Imprima o trecho sobre o cadastro do CPF por inteiro, sem nenhuma alteração.

▶ **Trecho**

-=-=-=-=-

Hoje, no Brasil, qualquer investigação que envolva pessoas físicas depende de acessos por meio do CPF. De igual forma, os negócios entre particulares, desde os financeiros até os mercantis, recorrem àquele número para identificar os contratantes ou adquirentes.
Há quinze anos, contudo, não era assim. O CPF estava totalmente poluído, porque jamais sofrera uma depuração a fim de eliminar erros de atribuição ou inscrições de falecidos e emigrantes. Pensar no recadastramento de todos os contribuintes seria uma tarefa desgastante, cara e de resultados duvidosos.
A solução desse problema consistiu em universalizar a exigência de declaração – inclusive em relação aos isentos e aos não-residentes – aos que pretendessem manter ativo o CPF, instituindo-se a declaração de isento, de caráter extremamente simples, de fácil e rápido preenchimento, que poderia ser transmitida pela internet, por telefone ou mediante boletos disponíveis em agências lotéricas (neste caso, a um custo irrisório de R$ 0,27).
Qualquer pessoa inscrita no CPF que, por dois anos consecutivos, não apresentasse declaração de renda ou de isento teria sua inscrição automaticamente cancelada. Caso um inscrito ativo não tivesse, por qualquer motivo, declarado, poderia restabelecer a inscrição por meio de uma nova declaração, com pagamento de multa (nos isentos, limitada a R$ 4,50). Tal modelo permitiu que fossem canceladas mais de 60 milhões de inscrições, depurando o cadastro e convertendo a inscrição no CPF, de fato, no número-chave para todas as transações no país.
Essa solução barata e eficiente agora corre perigo, pois a declaração de isentos foi extinta, ao que soube, por uma ininteligível limitação na capacidade de armazenamento de dados na Receita. Em consequência, teremos, em futuro próximo, novamente um CPF pouco confiável.

-=-=-=-=-

▶ **Dados armazenados**

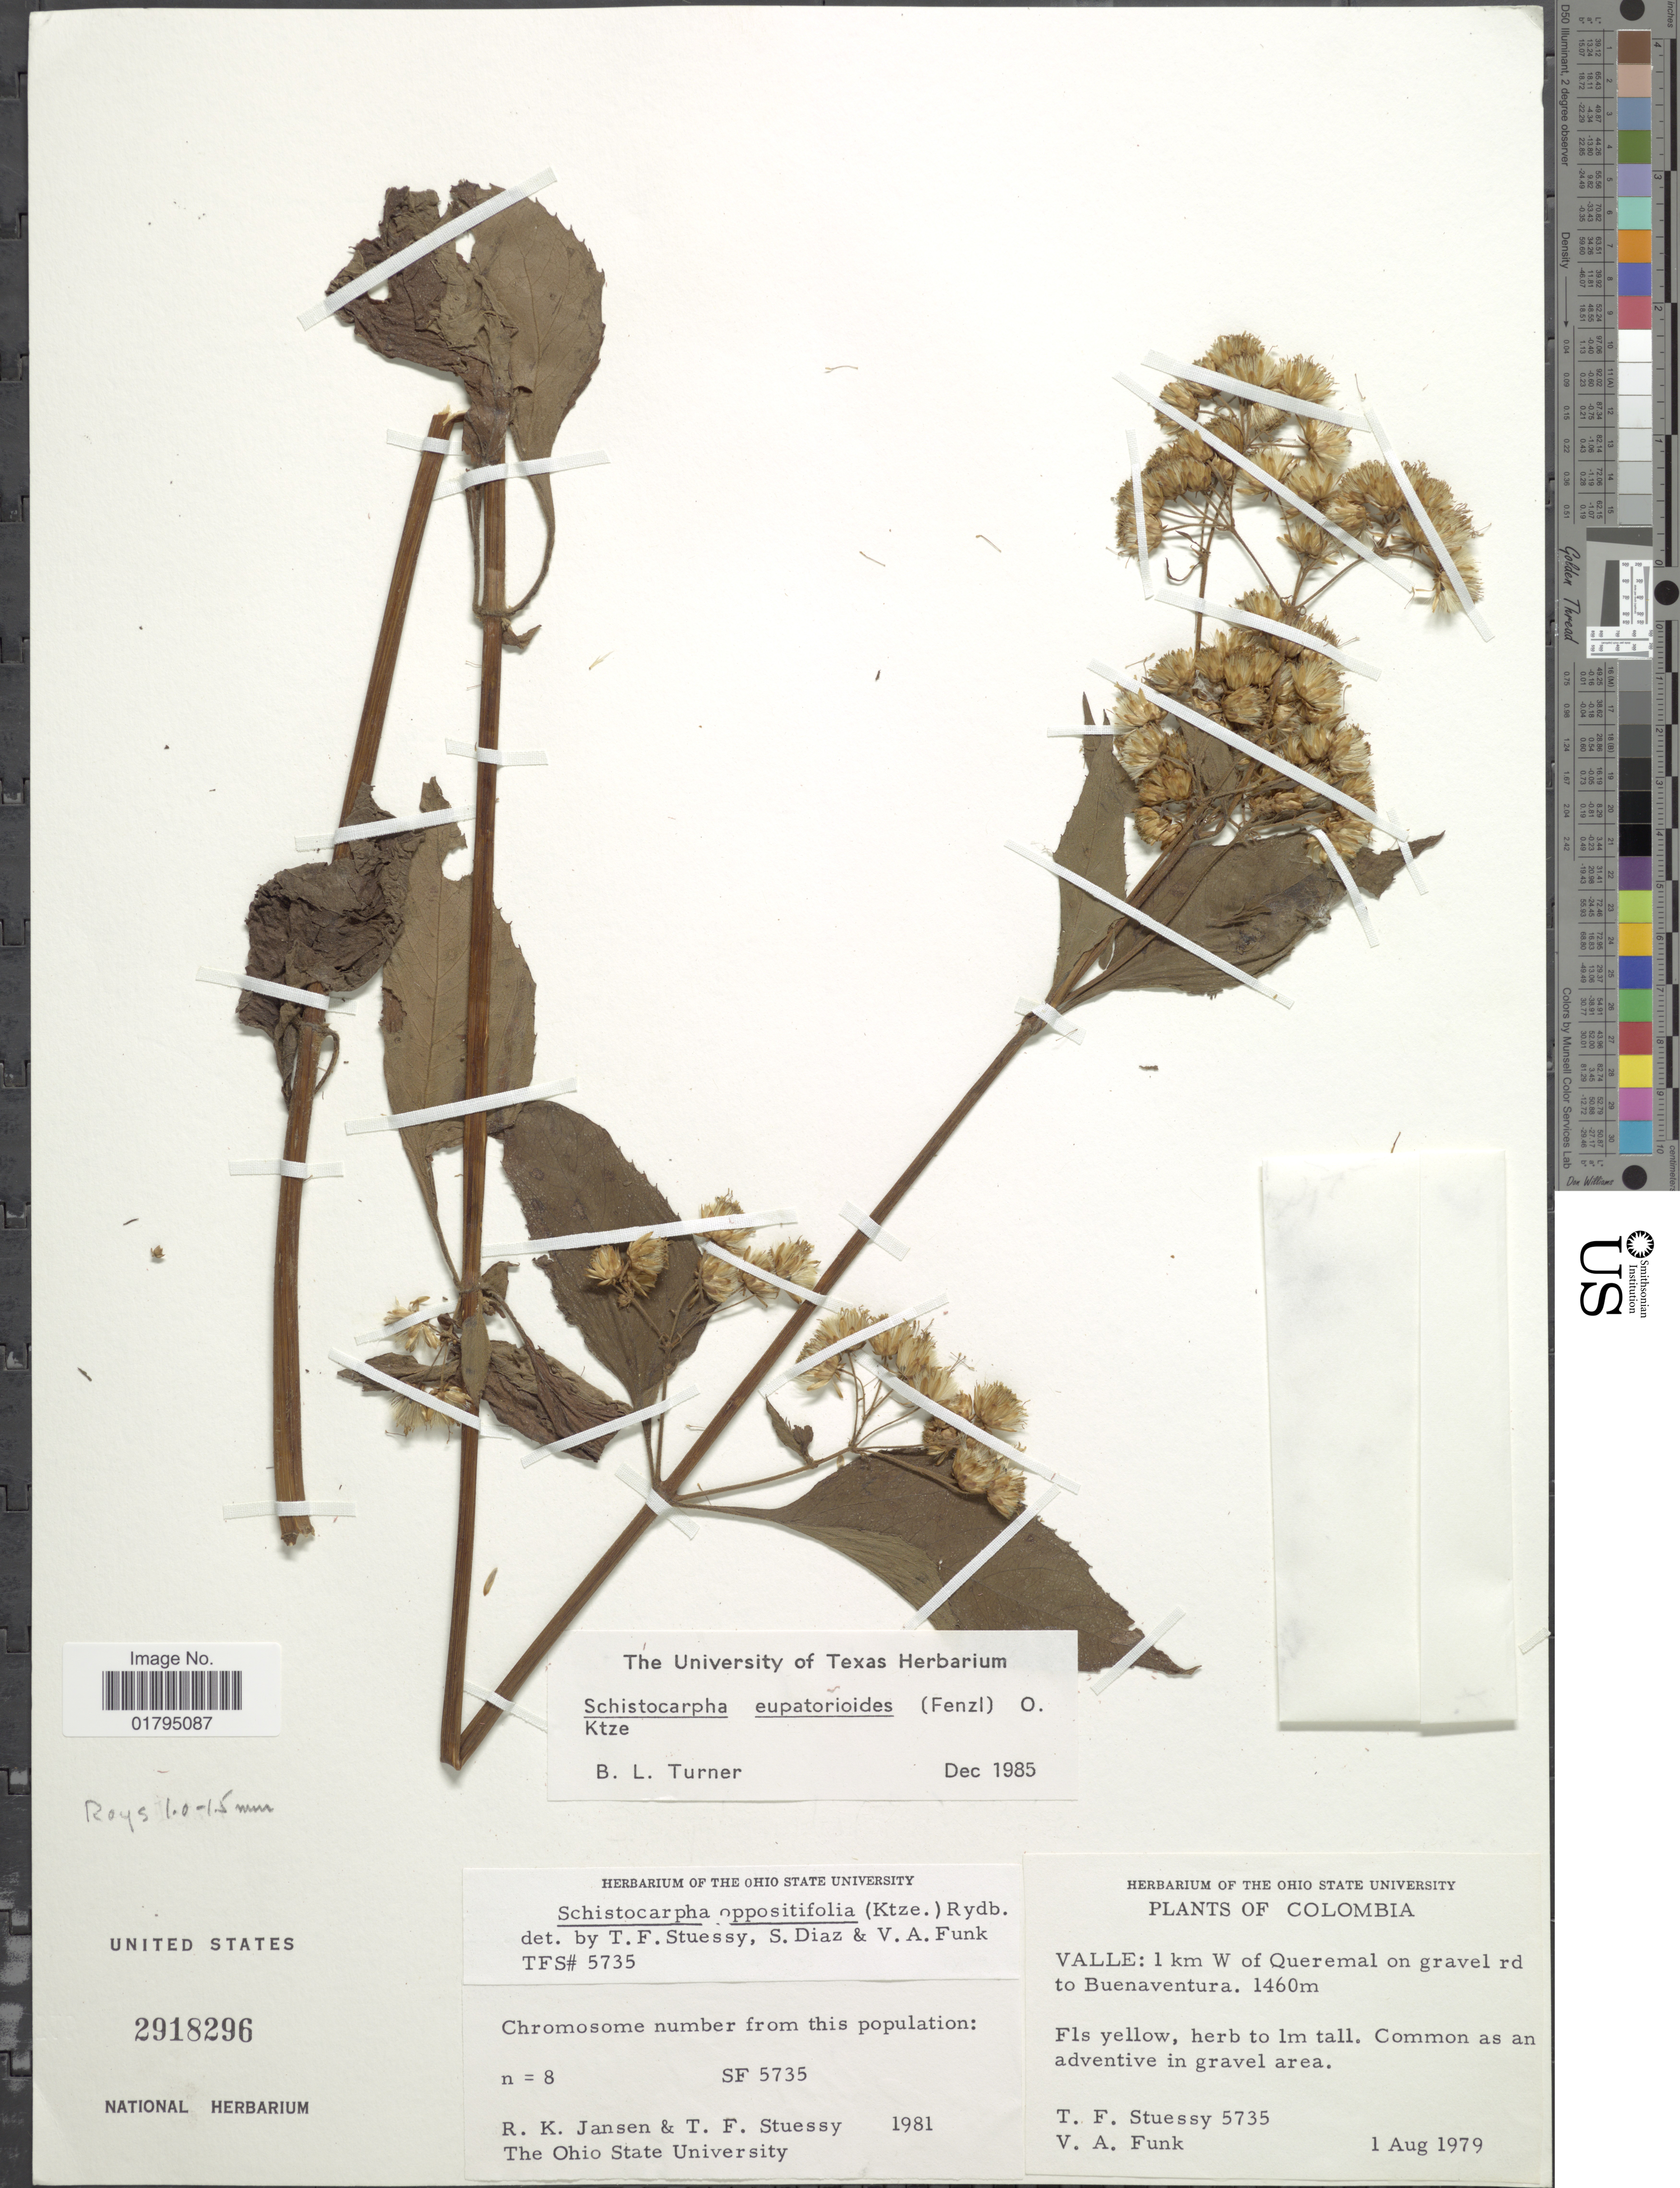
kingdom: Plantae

-=-=-=-=-

▶ **Solução do problema**
Hoje, no Brasil, qualquer investigação que envolva pessoas físicas depende de acessos por meio do CPF. De igual forma, os negócios entre particulares, desde os financeiros até os mercantis, recorrem àquele número para identificar os contratantes ou adquirentes.
Há quinze anos, contudo, não era assim. O CPF estava totalmente poluído, porque jamais sofrera uma depuração a fim de eliminar erros de atribuição ou inscrições de falecidos e emigrantes. Pensar no recadastramento de todos os contribuintes seria uma tarefa desgastante, cara e de resultados duvidosos.
A solução desse problema consistiu em universalizar a exigência de declaração – inclusive em relação aos isentos e aos não-residentes – aos que pretendessem manter ativo o CPF, instituindo-se a declaração de isento, de caráter extremamente simples, de fácil e rápido preenchimento, que poderia ser transmitida pela internet, por telefone ou mediante boletos disponíveis em agências lotéricas (neste caso, a um custo irrisório de R$ 0,27).
Qualquer pessoa inscrita no CPF que, por dois anos consecutivos, não apresentasse declaração de renda ou de isento teria sua inscrição automaticamente cancelada. Caso um inscrito ativo não tivesse, por qualquer motivo, declarado, poderia restabelecer a inscrição por meio de uma nova declaração, com pagamento de multa (nos isentos, limitada a R$ 4,50). Tal modelo permitiu que fossem canceladas mais de 60 milhões de inscrições, depurando o cadastro e convertendo a inscrição no CPF, de fato, no número-chave para todas as transações no país.
Essa solução barata e eficiente agora corre perigo, pois a declaração de isentos foi extinta, ao que soube, por uma ininteligível limitação na capacidade de armazenamento de dados na Receita. Em consequência, teremos, em futuro próximo, novamente um CPF pouco confiável.